United Nations official says starvation exists in besieged Syrian towns
In a press release issued on Monday.
According to SANA, Syria’s state news agency, 65 trucks loaded with aid supplies entered Madaya and two other besieged towns, Foua and Kefraya.
Red Cross spokesman Pawel Krzysiek, who accompanied the aid convoy into Madaya, said the effects of the siege on residents were obvious.
The trucks are part of a 49-vehicle convoy.
The operation marked a small, positive development in a bitter conflict now in its fifth year that has killed a quarter of a million people, displaced millions of others and left the country in ruins.
The town, about 15 miles north-west of Damascus, has been blockaded for months by government troops and Lebanese resistance group Hezbollah.
Imad Salamey, a professor of political science at the Lebanese American University, said the objective of such blockades by pro-government forces is generally to drive out fighters and their sympathizers – who are generally members of Syria’s majority population of Sunni Muslims – from areas that are deemed strategic for Assad.
And so we managed to a fairly complicated agreement, so that if they allow us to take food into Madaya we’ll also take food into other towns in the north of Syria, near Idlib.
“Whatever we had in the cars, we gave to them”, Malik said.
“Armed terrorists have prevented the delivery of these aid to Foua and Kefraya”, he added.

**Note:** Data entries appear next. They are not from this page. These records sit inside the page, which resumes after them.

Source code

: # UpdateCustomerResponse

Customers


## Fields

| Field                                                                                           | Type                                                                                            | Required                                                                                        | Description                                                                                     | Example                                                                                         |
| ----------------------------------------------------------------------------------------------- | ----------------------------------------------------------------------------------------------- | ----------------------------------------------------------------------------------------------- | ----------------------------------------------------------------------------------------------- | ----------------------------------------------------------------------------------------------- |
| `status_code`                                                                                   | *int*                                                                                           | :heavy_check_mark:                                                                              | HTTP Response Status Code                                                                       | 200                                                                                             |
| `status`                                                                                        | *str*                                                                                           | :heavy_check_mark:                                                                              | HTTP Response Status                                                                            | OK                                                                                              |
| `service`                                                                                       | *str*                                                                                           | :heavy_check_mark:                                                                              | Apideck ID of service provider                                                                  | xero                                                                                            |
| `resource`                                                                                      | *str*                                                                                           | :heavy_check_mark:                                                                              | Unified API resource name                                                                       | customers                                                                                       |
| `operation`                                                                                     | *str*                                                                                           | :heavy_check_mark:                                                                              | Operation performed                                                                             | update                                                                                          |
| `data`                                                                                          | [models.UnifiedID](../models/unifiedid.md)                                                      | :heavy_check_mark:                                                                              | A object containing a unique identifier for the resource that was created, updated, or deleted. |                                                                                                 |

One eight-year-old boy in Madaya told dpa he and his family had been living on “water, salt and pepper” for the last week, but he was fasting completely on Monday to await the arrival of aid. The town has attracted particular attention in recent days because of reports of deaths and images of severely malnourished residents that have circulated across social media.
The aid operation was agreed on last week.
Amid the total collapse of health services in the town, WHO said it wants to deploy mobile health clinics to Madaya.
According to the humanitarian organization Doctors Without Borders, at least 28 people died of starvation in the town of Madaya, besieged by government and allied forces for the last six months.
Mr Krzysiek said he saw a lot of people on the street, “some of them smiling to us and waving to us, but many just simply too weak”. “Of course they will confiscate this humanitarian assistance and use it as a matter of gaining at the detriment of the civilian population”.
Ghosn, who spoke to journalists accompanied by government officials, also blamed rebels in Madaya, saying: “Their depots are full while we go hungry”. “We have no food – even bread”.
A convoy of 44 trucks from the UN, Syrian Red Crescent and International Red Cross (ICRC) delivered emergency food supplies to Madaya on Monday, in the first aid to reach the area since October.
“We continue to call on all parties to the conflict to facilitate sustained and unimpeded access to all people in besieged and hard-to-reach areas in Syria”, Mr Hillo emphasised. The UN World Food Programme said the supplies could feed more than 40,000 people for one month, and the ICRC said it was taking enough medicine for three months.
He said his government was committed to “cooperate fully” on aid delivery but said much of what was said about Madaya was “based on false information”.
Peter Wilson, Britain’s deputy United Nations ambassador, said in NY it was “good news that those convoys are getting through, although it’s little and it’s late”.